▸ About this task: Below are the records; copy each line in them that holds the word "ankle".

▸ Items listed in a dataset:

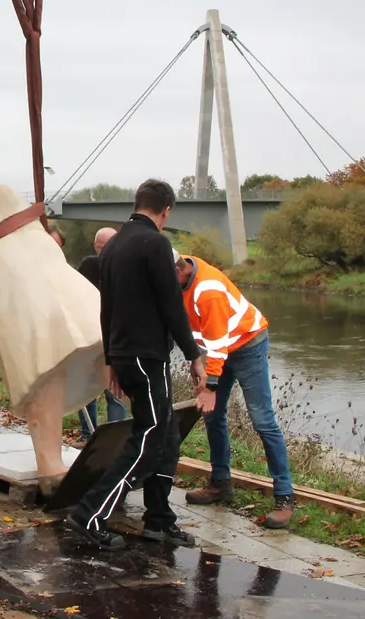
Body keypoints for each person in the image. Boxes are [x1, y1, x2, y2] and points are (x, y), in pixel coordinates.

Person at [65, 179, 207, 550]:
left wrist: (112, 360)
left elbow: (105, 307)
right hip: (146, 356)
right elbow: (171, 305)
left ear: (137, 202)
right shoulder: (155, 243)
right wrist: (194, 355)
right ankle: (89, 514)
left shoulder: (112, 247)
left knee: (167, 435)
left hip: (127, 355)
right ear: (166, 211)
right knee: (148, 435)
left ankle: (158, 519)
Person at [175, 252, 297, 529]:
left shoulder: (208, 292)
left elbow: (218, 345)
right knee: (212, 415)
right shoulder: (179, 272)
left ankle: (285, 496)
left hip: (247, 344)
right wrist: (195, 362)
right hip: (221, 346)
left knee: (262, 420)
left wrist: (211, 385)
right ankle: (220, 483)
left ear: (179, 271)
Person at [0, 224, 69, 437]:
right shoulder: (11, 261)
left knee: (39, 386)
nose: (53, 252)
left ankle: (43, 438)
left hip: (24, 334)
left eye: (58, 248)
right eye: (50, 245)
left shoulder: (57, 273)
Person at [75, 226, 127, 440]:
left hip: (114, 340)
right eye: (102, 247)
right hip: (87, 337)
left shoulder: (126, 268)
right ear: (96, 247)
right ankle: (88, 434)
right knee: (85, 390)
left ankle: (112, 439)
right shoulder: (88, 266)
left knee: (113, 392)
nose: (105, 251)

▸ Output for this task:
right ankle: (89, 514)
left ankle: (158, 519)
left ankle: (285, 496)
right ankle: (220, 483)
left ankle: (43, 438)
right ankle: (88, 434)
left ankle: (112, 439)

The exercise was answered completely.